Some of this sounds very mundane and practical, but there's a larger philosophical element in play.  "You can do anything you want if you just work hard enough" is a lie.  However, even if life is full of stuff outside your control, you still have some power.  You can do things to set yourself up for success.  As the Tao says, do your work and then step back.

Sunday, September 9, 2012

What Going Outside My Comfort Zone Means to Me

About 5 years ago, I paddled with a dragon boat team for the first time.  I am not an athlete.  I have never been an athlete.  In fact, I was often the kid picked last in team sports.  I tried out for the swim team once and had to quit because I just couldn't keep up.  But I joined a dragon boat team, in part to bond with my fellow teachers, in part to get regular exercise.  But a big piece of me decided I should try this new thing because I was scared to do it, because it was WAY outside my comfort zone.  It was in another country entirely.  The terrified-and-full-of-negative-associations country.
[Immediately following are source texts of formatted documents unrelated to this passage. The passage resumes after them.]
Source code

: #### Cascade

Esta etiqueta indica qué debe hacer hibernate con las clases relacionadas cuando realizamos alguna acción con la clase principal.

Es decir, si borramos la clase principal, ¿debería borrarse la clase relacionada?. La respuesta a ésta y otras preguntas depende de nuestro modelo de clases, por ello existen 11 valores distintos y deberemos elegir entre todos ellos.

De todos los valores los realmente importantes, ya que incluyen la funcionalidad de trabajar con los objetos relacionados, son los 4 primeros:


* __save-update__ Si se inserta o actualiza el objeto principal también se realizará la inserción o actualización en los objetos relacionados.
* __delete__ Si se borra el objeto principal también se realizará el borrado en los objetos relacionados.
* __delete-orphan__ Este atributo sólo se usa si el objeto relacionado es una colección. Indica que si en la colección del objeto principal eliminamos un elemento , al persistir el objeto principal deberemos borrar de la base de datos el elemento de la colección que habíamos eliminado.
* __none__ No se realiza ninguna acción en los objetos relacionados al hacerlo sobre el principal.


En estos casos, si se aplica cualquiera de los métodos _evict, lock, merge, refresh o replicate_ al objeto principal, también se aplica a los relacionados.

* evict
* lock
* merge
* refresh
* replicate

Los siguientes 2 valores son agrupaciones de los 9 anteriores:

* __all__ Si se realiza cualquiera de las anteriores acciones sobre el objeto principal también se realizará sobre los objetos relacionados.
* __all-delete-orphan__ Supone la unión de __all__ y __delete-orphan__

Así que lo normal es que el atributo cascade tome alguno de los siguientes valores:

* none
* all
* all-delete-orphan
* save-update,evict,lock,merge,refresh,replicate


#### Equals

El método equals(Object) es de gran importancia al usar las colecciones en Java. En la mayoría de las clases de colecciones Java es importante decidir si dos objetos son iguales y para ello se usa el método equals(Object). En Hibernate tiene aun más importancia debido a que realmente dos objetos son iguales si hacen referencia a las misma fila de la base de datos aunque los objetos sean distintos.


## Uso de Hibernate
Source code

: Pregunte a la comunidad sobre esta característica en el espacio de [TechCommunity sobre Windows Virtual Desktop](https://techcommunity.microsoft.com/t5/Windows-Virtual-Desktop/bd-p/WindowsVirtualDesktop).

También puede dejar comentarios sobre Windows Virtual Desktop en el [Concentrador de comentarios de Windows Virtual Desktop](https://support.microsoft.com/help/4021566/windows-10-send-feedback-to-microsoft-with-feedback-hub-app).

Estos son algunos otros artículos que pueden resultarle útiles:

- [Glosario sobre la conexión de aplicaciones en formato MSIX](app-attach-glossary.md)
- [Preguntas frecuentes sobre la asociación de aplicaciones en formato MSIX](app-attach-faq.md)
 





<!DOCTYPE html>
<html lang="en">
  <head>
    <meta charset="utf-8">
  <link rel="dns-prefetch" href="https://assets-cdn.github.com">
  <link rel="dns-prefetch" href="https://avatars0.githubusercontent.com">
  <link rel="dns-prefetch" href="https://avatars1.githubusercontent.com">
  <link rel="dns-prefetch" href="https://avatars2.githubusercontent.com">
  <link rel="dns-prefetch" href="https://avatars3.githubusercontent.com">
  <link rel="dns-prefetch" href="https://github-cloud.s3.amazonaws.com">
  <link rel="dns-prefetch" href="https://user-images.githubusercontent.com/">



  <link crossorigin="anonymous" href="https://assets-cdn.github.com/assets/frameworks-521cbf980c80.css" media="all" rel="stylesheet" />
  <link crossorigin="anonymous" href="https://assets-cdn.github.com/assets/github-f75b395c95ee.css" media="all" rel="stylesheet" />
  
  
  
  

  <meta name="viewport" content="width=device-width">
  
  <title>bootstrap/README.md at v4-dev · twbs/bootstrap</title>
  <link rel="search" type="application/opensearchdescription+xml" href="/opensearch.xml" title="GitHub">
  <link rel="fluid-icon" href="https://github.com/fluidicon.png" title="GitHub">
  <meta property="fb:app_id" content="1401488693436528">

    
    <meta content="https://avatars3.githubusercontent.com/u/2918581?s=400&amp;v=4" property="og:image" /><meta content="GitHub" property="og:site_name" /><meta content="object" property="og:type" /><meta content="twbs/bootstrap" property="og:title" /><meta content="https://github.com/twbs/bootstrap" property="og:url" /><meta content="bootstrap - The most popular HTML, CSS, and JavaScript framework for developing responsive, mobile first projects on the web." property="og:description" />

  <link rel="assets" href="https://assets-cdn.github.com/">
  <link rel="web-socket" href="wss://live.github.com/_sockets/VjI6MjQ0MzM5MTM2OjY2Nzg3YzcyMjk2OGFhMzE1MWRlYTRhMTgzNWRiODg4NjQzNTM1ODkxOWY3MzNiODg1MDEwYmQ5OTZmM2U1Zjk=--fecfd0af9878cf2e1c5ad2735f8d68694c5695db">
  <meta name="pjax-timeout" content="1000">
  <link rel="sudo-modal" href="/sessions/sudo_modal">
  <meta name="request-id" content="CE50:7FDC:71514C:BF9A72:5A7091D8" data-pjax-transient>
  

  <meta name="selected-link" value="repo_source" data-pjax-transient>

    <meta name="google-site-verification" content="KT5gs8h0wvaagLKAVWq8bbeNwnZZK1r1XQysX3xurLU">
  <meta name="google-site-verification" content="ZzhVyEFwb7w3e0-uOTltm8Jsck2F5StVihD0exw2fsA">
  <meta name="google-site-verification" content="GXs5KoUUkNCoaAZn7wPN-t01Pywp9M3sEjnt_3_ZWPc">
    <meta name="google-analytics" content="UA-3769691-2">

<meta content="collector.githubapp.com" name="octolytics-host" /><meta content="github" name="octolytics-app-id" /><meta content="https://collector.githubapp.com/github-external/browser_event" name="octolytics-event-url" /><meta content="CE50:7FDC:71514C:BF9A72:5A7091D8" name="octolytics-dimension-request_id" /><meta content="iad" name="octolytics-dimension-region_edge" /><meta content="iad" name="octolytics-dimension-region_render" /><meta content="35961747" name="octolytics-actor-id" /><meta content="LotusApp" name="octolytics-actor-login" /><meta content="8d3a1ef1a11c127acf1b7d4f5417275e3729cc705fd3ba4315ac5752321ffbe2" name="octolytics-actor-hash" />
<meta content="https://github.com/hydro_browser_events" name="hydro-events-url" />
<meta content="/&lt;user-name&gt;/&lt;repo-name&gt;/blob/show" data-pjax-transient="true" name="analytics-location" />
I'm not good at going outside my comfort zone.  I don't do well with change.  I'm anxious in new social situations.  I struggle when things are outside my control.  So why, oh why, would I deliberately do this?  Because every day in my classroom, I am asking students to do that very thing.  I am asking kids who struggle with reading to read and kids who struggle with math to do math and kids who are terrified to speak in public to get up in front of a room of their peers and share what they think.  If I am going to ask them to commit these acts of courage, I need to remember what that means and how that feels.

I had a great time at my first dragon boat practice and it's gone on to become a true source of joy and confidence and personal growth.  But I'm still absolutely terrified of the competitive part.  When we begin getting ready for a race, fear and anxiety grip me in intensely physical ways.  My heart races.  I have trouble breathing.  The moisture leaves my mouth and my muscles turn to jelly.

In that moment, I think of my students.  I think of a student I'm worried about.  I think of a student who faces that kind of fear when they sit down with a book or they have to take a test.  I think of the student for whom getting up and going into the world is an act of courage.  Or the student who battles to control anger or wild emotions.  Or the one who is miraculously able to giggle and to learn in spite of the worst possible realities awaiting them at home. And I tell myself, if that student can come to school and learn and try and laugh, then I can face this race and put my paddle in the water and keep paddling.

Then, the race becomes a kind of prayer.  It's my spirit declaring to that kid's spirit that I believe in their courage and it inspires me.  Every stroke of my paddle becomes a reminder that if I will ask my students to brave the country beyond the comfort zone, I must be willing to go there myself.  It is a declaration of my faith in determination, perseverance and resiliency.